Oluşturulma Tarihi: Aralık 07, 2013 11:07
Ergenekon davasında ömür boyu hapis cezası verilen eski Genelkurmay Başkanı İlker Başbuğ, 2011 Eylül’ünde İstanbul 13. Ağır Ceza Mahkemesi’nin, Başbakanlık Müsteşarlığı’na gönderdiği ve buradan da Genelkurmay Adli Müşavirliği’ne giden müzekkerenin ‘sehven’ yazıldığını belirterek, iadesini istemesini ‘hukuk cinayeti’ olarak tanımlamıştı. MGK belgeleri ile gündeme gelen bugünkü tartışmalara neden olan kararlara ait direktifleri Ergenekon davasını yürüten İstanbul 13’ncü Ağır Ceza Mahkemesi’nin Başbakanlık Müsteşarlığı’ndan istediği ancak daha sonra “sehven” olduğunu söyleyerek bu kararından döndüğü ortaya çıktı.
İnternet andıcı davasında suçsuzluğunu ispatlamak ve Genelkurmay’da yapılan işlemlerin hukuka uygun alındığını ortaya koymak isteyen Genelkurmay eski Harekat Başkanı emekli Korgeneral Mehmet Eröz’ün talebi ile başlayan, Başbakanlık Müsteşarlığı, Genelkurmay arasında yazışmalara neden olan ve en sonunda mahkemenin “sehven” cevabı ile sonuçsuz kalan işte o hikaye;
İŞTE O BELGELER / FOTO GALERİ
Emekli Korgeneral Mehmet Eröz’ün avukatı İlkay Sezer, 16 Eylül 2011’deki dilekçesinde, Genelkurmay Başkanlığı’nın uygulamalarına gerekçe olarak gösterdiği, direktif ve kararların Başbakanlık Müsteşarlığı’ndan istenmesini talep etti. Emekli Korgeneral Mehmet Eröz, Genelkurmay’da yapılan işlemlerin hukuka uygun olduğunu ispatlamak istiyordu. İstanbul 13’ncü Ağır Ceza Mahkemesi bu talebi haklı buldu. 17 Eylül 2011’de görülen 35’nci celsede aldığı karar ile Başbakanlık Müsteşarlığı’na yazı yazılarak, Genelkurmay Başkanlığı’nın dosyaları arasında bulunan 26 Ekim ve 30 Aralık 2010 tarihli yazılarında ilgi olarak belirtilen yazıların onaylı bir suretinin çıkartılarak mahkemeye gönderilmesini istedi. Başbakanlık Müsteşarlığı, mahkemenin kendisinden istediği bu direktif ve kararları Genelkurmay Başkanlığı’na iletip bunları mahkemeye göndermesini istedi.
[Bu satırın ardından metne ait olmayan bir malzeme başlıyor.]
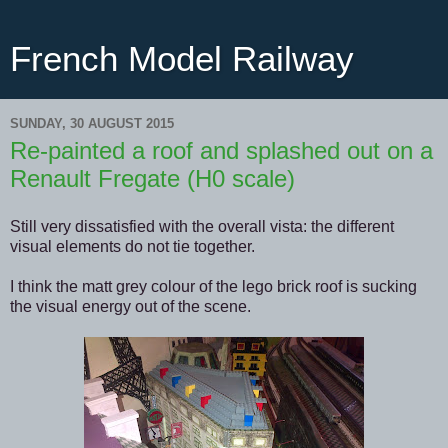
French Model Railway
SUNDAY, 30 AUGUST 2015
Re-painted a roof and splashed out on a
Renault Fregate (H0 scale)
Still very dissatisfied with the overall vista: the different
visual elements do not tie together.
I think the matt grey colour of the lego brick roof is sucking
the visual energy out of the scene.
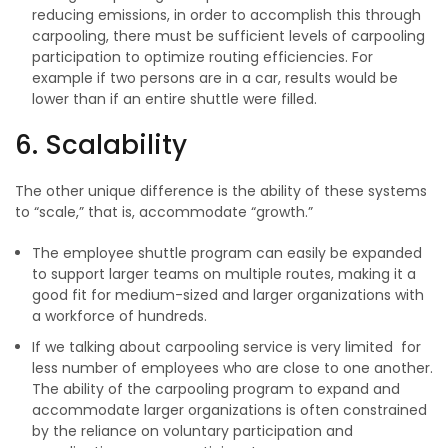
reducing emissions, in order to accomplish this through
carpooling, there must be sufficient levels of carpooling
participation to optimize routing efficiencies. For
example if two persons are in a car, results would be
lower than if an entire shuttle were filled.
6. Scalability
The other unique difference is the ability of these systems
to “scale,” that is, accommodate “growth.”
The employee shuttle program can easily be expanded
to support larger teams on multiple routes, making it a
good fit for medium-sized and larger organizations with
a workforce of hundreds.
If we talking about carpooling service is very limited for
less number of employees who are close to one another.
The ability of the carpooling program to expand and
accommodate larger organizations is often constrained
by the reliance on voluntary participation and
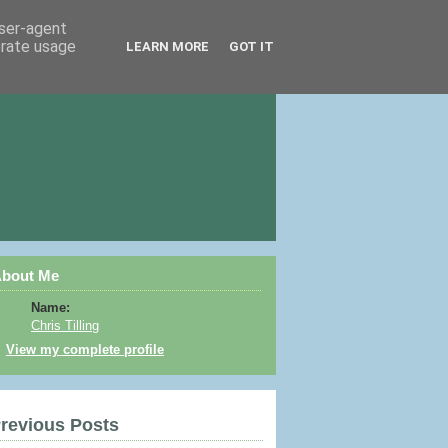
user-agent
erate usage
LEARN MORE
GOT IT
bout Me
Name:
Chris Tilling
View my complete profile
revious Posts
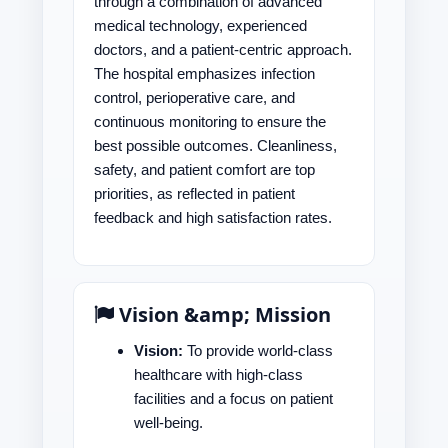
through a combination of advanced
medical technology, experienced
doctors, and a patient-centric approach.
The hospital emphasizes infection
control, perioperative care, and
continuous monitoring to ensure the
best possible outcomes. Cleanliness,
safety, and patient comfort are top
priorities, as reflected in patient
feedback and high satisfaction rates.
Vision &amp; Mission
Vision:
To provide world-class
healthcare with high-class
facilities and a focus on patient
well-being.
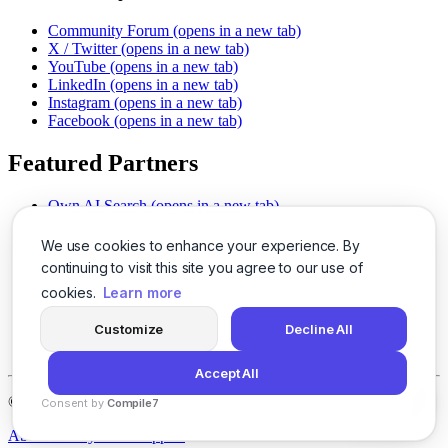
Community Forum
(opens in a new tab)
X / Twitter
(opens in a new tab)
YouTube
(opens in a new tab)
LinkedIn
(opens in a new tab)
Instagram
(opens in a new tab)
Facebook
(opens in a new tab)
Featured Partners
Own AI Search
(opens in a new tab)
AI Sells More
(opens in a new tab)
Chat With PDFs
(opens in a new tab)
We use cookies to enhance your experience. By
Smarter Social Comments
(opens in a new tab)
continuing to visit this site you agree to our use of
Instant Voice Overs
(opens in a new tab)
cookies.
Learn more
AI Image Magic
(opens in a new tab)
Detect AI Content
(opens in a new tab)
Customize
Decline All
SSO Made Simple
(opens in a new tab)
Never Miss Calls
(opens in a new tab)
Accept All
©
2026
LogicBalls - 415 Mission St, San Francisco, CA 94105
Consent by
Compile7
By
Voksha
About
Privacy
Terms
Support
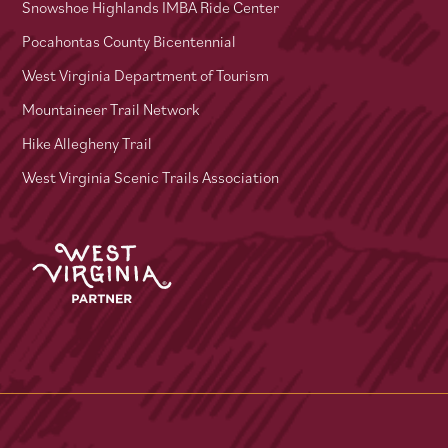
Snowshoe Highlands IMBA Ride Center
Pocahontas County Bicentennial
West Virginia Department of Tourism
Mountaineer Trail Network
Hike Allegheny Trail
West Virginia Scenic Trails Association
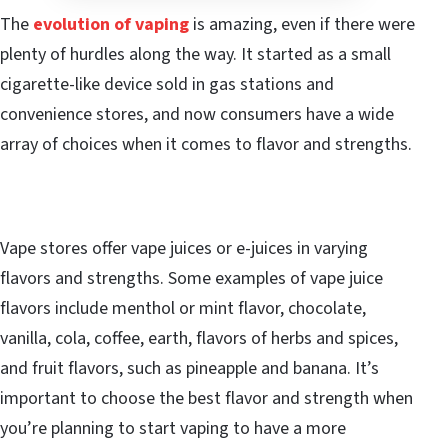
The
evolution of vaping
is amazing, even if there were
plenty of hurdles along the way. It started as a small
cigarette-like device sold in gas stations and
convenience stores, and now consumers have a wide
array of choices when it comes to flavor and strengths.
Vape stores offer vape juices or e-juices in varying
flavors and strengths. Some examples of vape juice
flavors include menthol or mint flavor, chocolate,
vanilla, cola, coffee, earth, flavors of herbs and spices,
and fruit flavors, such as pineapple and banana. It’s
important to choose the best flavor and strength when
you’re planning to start vaping to have a more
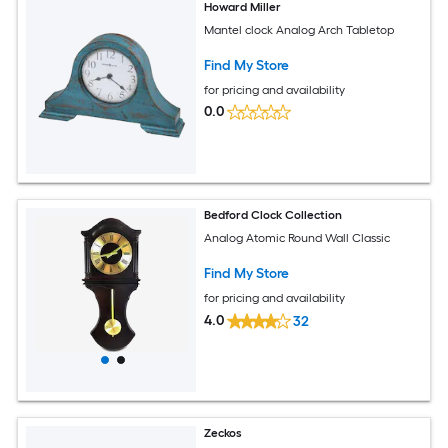
Howard Miller
Mantel clock Analog Arch Tabletop
Find My Store
for pricing and availability
0.0
Bedford Clock Collection
Analog Atomic Round Wall Classic
Find My Store
for pricing and availability
4.0
32
Zeckos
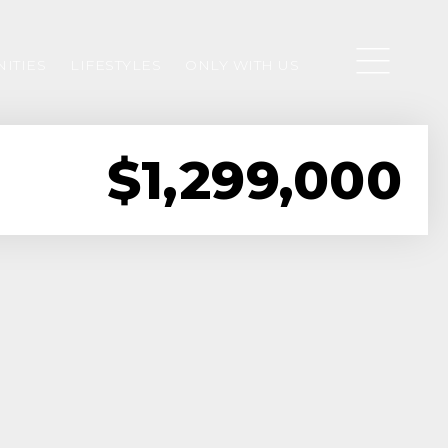
ITIES
LIFESTYLES
ONLY WITH US
$1,299,000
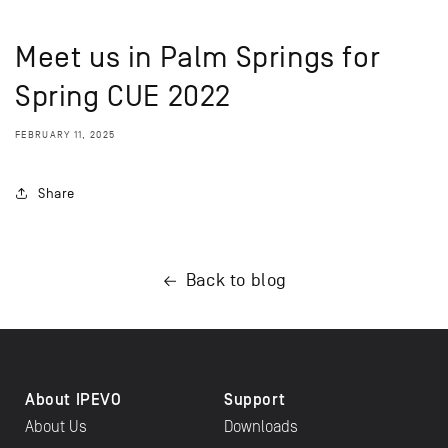
Meet us in Palm Springs for
Spring CUE 2022
FEBRUARY 11, 2025
Share
Back to blog
About IPEVO
Support
About Us
Downloads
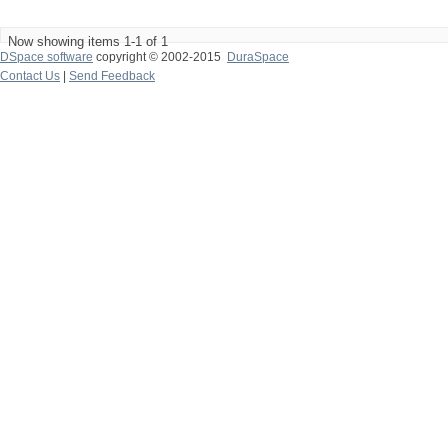
Now showing items 1-1 of 1
DSpace software
copyright © 2002-2015
DuraSpace
Contact Us
|
Send Feedback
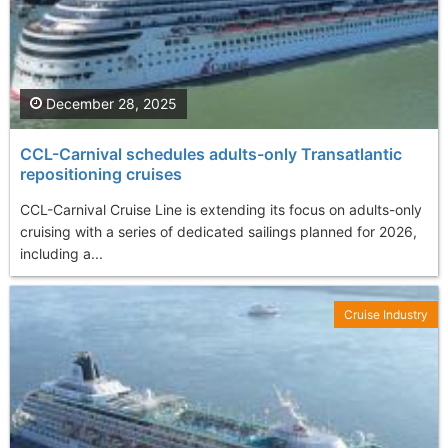
December 28, 2025
CCL-Carnival schedules adults-only Transatlantic
repositioning cruises
CCL-Carnival Cruise Line is extending its focus on adults-only
cruising with a series of dedicated sailings planned for 2026,
including a...
Cruise Industry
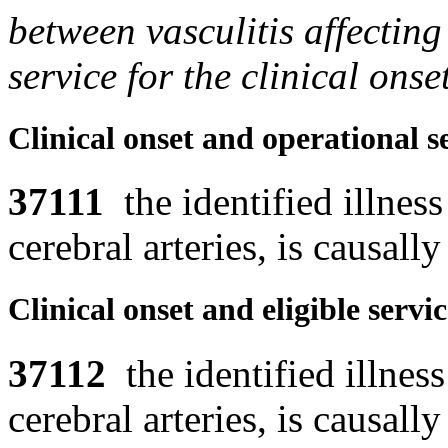
between vasculitis affecting
service for the clinical ons
Clinical onset and operational s
37111
the identified illness 
cerebral arteries, is causally
Clinical onset and eligible servi
37112
the identified illness 
cerebral arteries, is causally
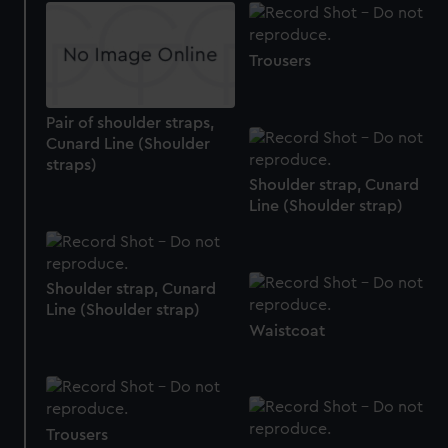
Trousers
Pair of shoulder straps,
Cunard Line (Shoulder
straps)
Shoulder strap, Cunard
Line (Shoulder strap)
Shoulder strap, Cunard
Line (Shoulder strap)
Waistcoat
Trousers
Genelkurmay Başkanlığı’ndan 17 Ekim 2011’de İstanbul 13‘ncü Ağır Ceza Mahkemesi’ne, Genelkurmay Başkanı namına Adli Müşavir Vekili Hakim Albay Şakir Aytaş imzalı hayli ilginç bir cevap geldi.
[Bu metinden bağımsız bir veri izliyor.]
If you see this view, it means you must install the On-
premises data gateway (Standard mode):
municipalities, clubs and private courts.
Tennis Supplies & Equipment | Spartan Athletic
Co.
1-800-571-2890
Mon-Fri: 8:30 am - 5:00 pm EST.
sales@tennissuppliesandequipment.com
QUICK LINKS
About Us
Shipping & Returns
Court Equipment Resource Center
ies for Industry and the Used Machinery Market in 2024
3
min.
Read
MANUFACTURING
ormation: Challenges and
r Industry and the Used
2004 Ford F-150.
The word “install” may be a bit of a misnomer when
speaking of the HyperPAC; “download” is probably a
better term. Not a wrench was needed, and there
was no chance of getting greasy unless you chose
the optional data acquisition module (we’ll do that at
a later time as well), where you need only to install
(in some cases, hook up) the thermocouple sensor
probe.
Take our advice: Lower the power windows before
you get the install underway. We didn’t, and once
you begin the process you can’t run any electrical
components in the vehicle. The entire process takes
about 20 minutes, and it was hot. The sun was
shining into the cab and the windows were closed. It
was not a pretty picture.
Cevapta şunlar yazılıydı: Başbakanlık Müsteşarlığı’na yazılan ve ilgi (a) yazı ile ilgilisi nedeniyle Genelkurmay Başkanlığı’na gönderilen ilgi (b) müzekkere 13 Ekim 2011 günü zabıt katibi Mahmut Fidan ile yapılan telefon görüşmesinde sehven yazıldığı ve işlemsiz iade edilmesi gerektiği bildirildiğinden EK-A’da gönderilmiştir.
Genelkurmay Başkanlığı, mahkemenin tam olarak ne istediğini telefonla sormuş, zabıt katibi Mahmut Fidan’ın bu kararların sehven yazıldığını bildirmesi üzerine bu belgeleri mahkemeye göndermemişti.